El Juicio
Los cuatro jinetes del Apocalipsis recibieron al último superviviente de la raza humana, un anciano de edad confusa debido a las profundas cicatrices incorpóreas que su alma acarreaba. La dura lucha por la supervivencia había madurado y endurecido su corazón, hasta convertirlo en una sólida urna de color carmesí.
Nació en un ambiente hostil, en una época en que la supremacía de su raza, no era más que un mal recuerdo para el resto de las especies que ahora, en equilibrio absoluto, dominaban el planeta.

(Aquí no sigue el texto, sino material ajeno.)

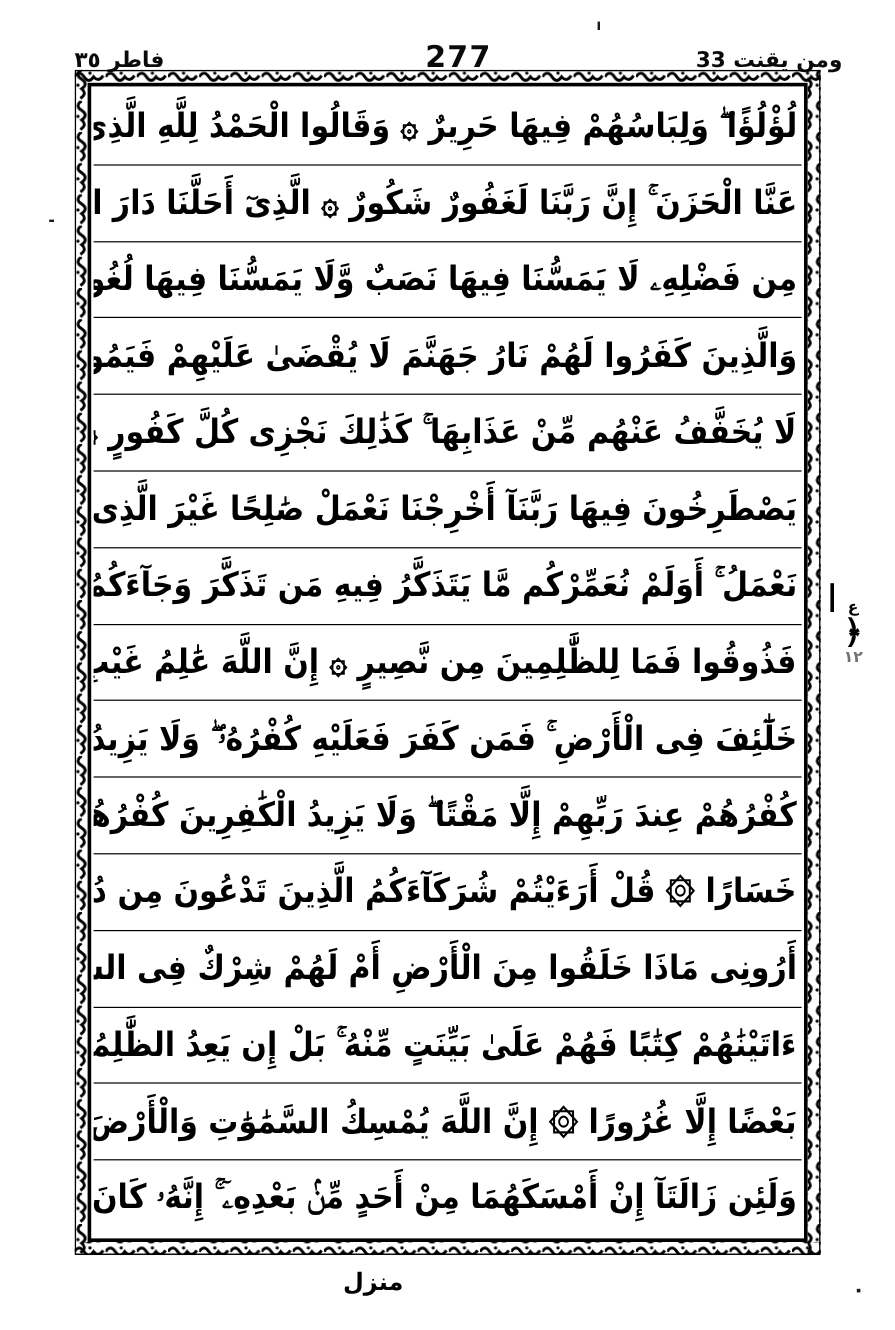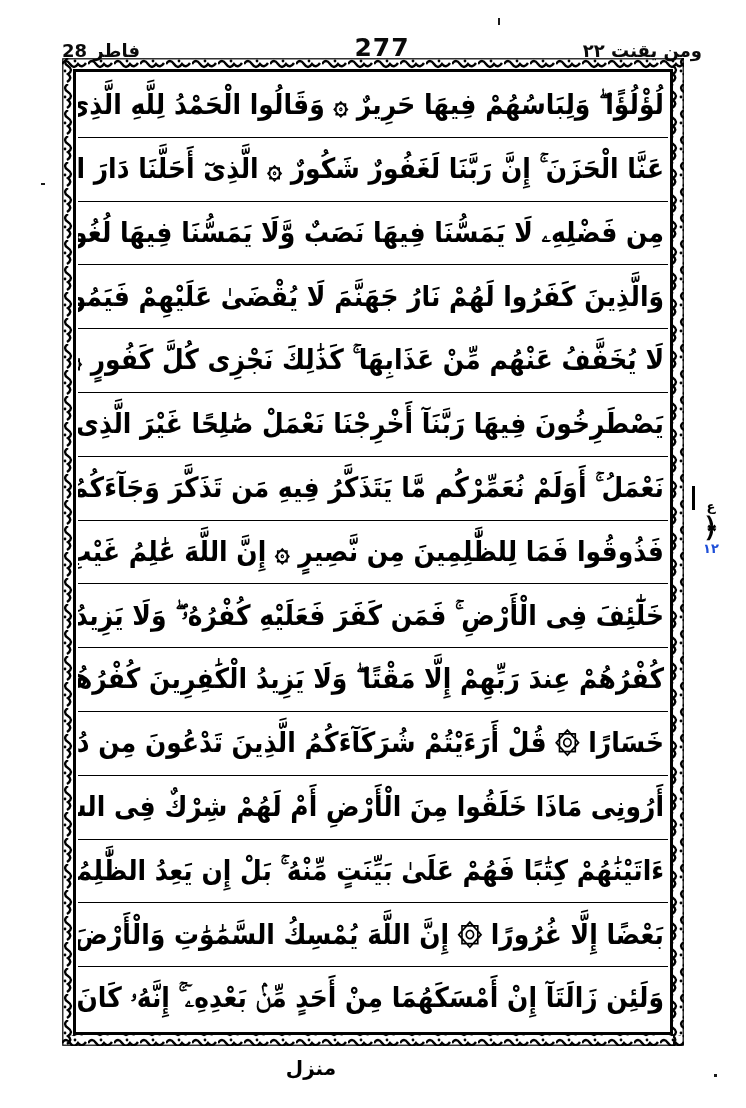"فاطر 28" div.header-item { text: 28 -> ٣٥ }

El último de los seres humanos ascendió los ocho grandes escalones con paso cansado y torpe, rodeado por los cuatro tenebrosos caballeros ataviados con extensas capas negras, mantos azabaches que arrastraban sus colas como tocados de novias en el día de su boda. A no ser por el báculo que cada uno llevaba, rojo-sangre el de Guerra, verde-gris el de Peste, marrón-seco el de Hambre y blanco-pálido el de Muerte, resultaba imposible el diferenciarlos entre sí.
Una vez arriba, enfrentaron dos grandes puertas de bronce, tan altas como montañas y tan gruesas como mares, recias como el más fuerte y arraigado de los árboles. A indicación de una de las cadavéricas extremidades de Muerte, el hombre agarró una aldaba con ambas manos y golpeó con fuerza. Fueron dos golpes huecos, sordos pero que reverberaron por la superficie de la construcción como ondas de agua golpeadas por una piedra. Las puertas se abrieron con un quedo crujido, lanzando al exterior una cortina de aire caliente que revolvió las ropas de los cinco visitantes. Cruzaron el umbral, avanzando en mitad de la penumbra que dominaba la sala, recibidos por una atmósfera sofocante.
Tal era el hogar de Justicia y Venganza, los hermanos bicéfalos. Quien mejor para juzgar a la raza humana que aquellos en cuyo nombre, a lo largo de tantos siglos, se habían cometido todo tipo de tropelías. La venganza, a la que tan dados eran los hombres, fáciles de perpetrar y de enmascarar bajo un falso velo de justicia.
Existían infinidad de jueces pero todos se habían mostrado contrarios a encargarse del caso. Les hastiaba sobremanera la raza humana. Pasión se negaba siquiera a acercarse a ellos mientras que Paz y Esperanza estaban hartos de desengaños y desilusiones. Amor, sencillamente, los odiaba demasiado como para mostrarse imparcial. El resto de los magistrados no pensaban de manera muy distinta, ocultando todos, un profundo sentimiento de rencor.